_Consignes de travail_.
a – Relevez toutes les années distinctes citées dans le portrait d'Aminata Traoré, classées par ordre chronologique.
b – Reproduisez à l'identique le passage du portrait d'Aminata Traoré qui commence par « L’intellectuelle malienne Aminata » et se poursuit jusqu'à « d’une femme engagée. ».
#### Extrait du document ####
L’intellectuelle malienne Aminata Traore est l’une des rares personnalités politiques africaines à s’être opposée à l’intervention militaire de la France au Mali. Écrivaine et militante, elle a été ministre de la Culture et du Tourisme du Mali de 1997 à 2000 sous la présidence d’Alpha oumar Konare. Portrait d’une femme engagée.


Pour que le Mali retrouve son équilibre, il ne faut pas faire la guerre au Djihad mais la guerre au chômage et à la misère



C’est au sein d’une famille malienne modeste, composée de douze enfants, qu’Aminata Traoré voit le jour en 1947 à Bamako. Après des études au Mali, elle poursuit des études universitaires à Caen en France. Elle y décroche un doctorat de 3ème cycle en psychologie sociale et un diplôme de psychopathologie. Elle devient ensuite chercheuse en sciences sociales et enseigne à l’Institut d’ethnosociologie de l’université d’Abidjan en Côte d’Ivoire. Aminata Traoré a occupé plusieurs postes à responsabilités : directrice des études et des programmes au ministère de la Condition féminine de Côte-d’Ivoire de 1979 à 1988, directrice du PROWWESS-Afrique, un programme régional du PNUD sur l’eau et l’assainissement, de 1988 à 1992. Elle a également travaillé pour plusieurs organisations régionales et internationales. En 1997, l’ancien président malien Alpha Oumar Konaré fait appel à elle pour occuper le poste de ministre de la Culture et du tourisme. Elle exercera cette fonction pendant trois ans. Aminata Traoré démissionne de son poste en 2000 « pour ne plus être tenue à son devoir de réserve. »
#### Données brutes ####
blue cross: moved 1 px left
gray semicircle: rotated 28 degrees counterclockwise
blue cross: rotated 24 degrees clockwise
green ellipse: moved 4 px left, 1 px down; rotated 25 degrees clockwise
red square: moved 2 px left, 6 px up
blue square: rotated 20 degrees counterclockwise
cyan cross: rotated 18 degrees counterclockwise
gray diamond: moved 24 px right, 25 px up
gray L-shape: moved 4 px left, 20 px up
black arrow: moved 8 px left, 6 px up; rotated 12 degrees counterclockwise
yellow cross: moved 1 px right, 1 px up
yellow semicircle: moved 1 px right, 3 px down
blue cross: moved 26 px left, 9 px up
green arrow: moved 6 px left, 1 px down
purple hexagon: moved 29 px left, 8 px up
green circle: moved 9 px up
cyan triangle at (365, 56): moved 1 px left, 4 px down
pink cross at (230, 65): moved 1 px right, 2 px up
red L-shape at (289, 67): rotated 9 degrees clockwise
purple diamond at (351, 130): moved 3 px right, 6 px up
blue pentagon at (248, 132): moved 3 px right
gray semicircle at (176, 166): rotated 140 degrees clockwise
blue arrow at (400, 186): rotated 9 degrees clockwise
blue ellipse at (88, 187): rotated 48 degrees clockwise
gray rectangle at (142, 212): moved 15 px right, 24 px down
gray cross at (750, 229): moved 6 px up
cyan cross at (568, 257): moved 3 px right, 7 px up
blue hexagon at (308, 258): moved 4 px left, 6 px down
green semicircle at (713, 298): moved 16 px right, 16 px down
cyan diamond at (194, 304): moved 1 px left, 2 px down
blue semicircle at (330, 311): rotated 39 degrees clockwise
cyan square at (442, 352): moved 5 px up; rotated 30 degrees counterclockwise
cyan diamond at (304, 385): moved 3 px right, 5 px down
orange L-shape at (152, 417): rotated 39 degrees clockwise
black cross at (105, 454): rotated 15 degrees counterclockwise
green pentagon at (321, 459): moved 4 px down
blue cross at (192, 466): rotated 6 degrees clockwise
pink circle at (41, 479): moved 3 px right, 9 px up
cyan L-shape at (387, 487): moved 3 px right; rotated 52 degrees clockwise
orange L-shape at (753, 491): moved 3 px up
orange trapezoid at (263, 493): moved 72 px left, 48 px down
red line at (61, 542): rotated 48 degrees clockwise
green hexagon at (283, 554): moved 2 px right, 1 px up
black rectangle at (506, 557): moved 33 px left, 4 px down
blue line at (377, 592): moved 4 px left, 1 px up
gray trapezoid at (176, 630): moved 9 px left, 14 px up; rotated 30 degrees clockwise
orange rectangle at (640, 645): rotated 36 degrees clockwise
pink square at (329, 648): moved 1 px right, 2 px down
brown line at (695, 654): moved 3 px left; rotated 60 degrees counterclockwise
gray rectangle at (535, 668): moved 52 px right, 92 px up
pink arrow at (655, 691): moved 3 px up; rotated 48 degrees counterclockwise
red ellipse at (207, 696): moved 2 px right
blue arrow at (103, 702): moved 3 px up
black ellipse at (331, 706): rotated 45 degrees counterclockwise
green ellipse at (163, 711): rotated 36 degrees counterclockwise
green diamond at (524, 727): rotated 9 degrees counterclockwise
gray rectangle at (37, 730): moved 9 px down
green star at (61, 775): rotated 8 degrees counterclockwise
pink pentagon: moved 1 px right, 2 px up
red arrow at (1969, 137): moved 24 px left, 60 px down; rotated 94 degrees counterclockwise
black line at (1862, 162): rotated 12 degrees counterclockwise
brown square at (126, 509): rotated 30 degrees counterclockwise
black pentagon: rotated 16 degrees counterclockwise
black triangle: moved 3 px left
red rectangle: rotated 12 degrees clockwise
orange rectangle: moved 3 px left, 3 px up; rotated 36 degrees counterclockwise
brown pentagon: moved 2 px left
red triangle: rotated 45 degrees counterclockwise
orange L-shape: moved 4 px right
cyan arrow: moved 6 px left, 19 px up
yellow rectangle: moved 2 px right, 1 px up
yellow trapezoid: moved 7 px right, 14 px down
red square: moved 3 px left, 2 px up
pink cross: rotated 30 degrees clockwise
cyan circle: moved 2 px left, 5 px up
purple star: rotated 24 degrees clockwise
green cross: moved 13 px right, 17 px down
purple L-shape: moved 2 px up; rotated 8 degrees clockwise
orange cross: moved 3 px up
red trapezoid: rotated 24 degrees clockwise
####
_Les réponses_.
a – 1947, 1979, 1988, 1992, 1997, 2000

b –
L’intellectuelle malienne Aminata Traore est l’une des rares personnalités politiques africaines à s’être opposée à l’intervention militaire de la France au Mali. Écrivaine et militante, elle a été ministre de la Culture et du Tourisme du Mali de 1997 à 2000 sous la présidence d’Alpha oumar Konare. Portrait d’une femme engagée.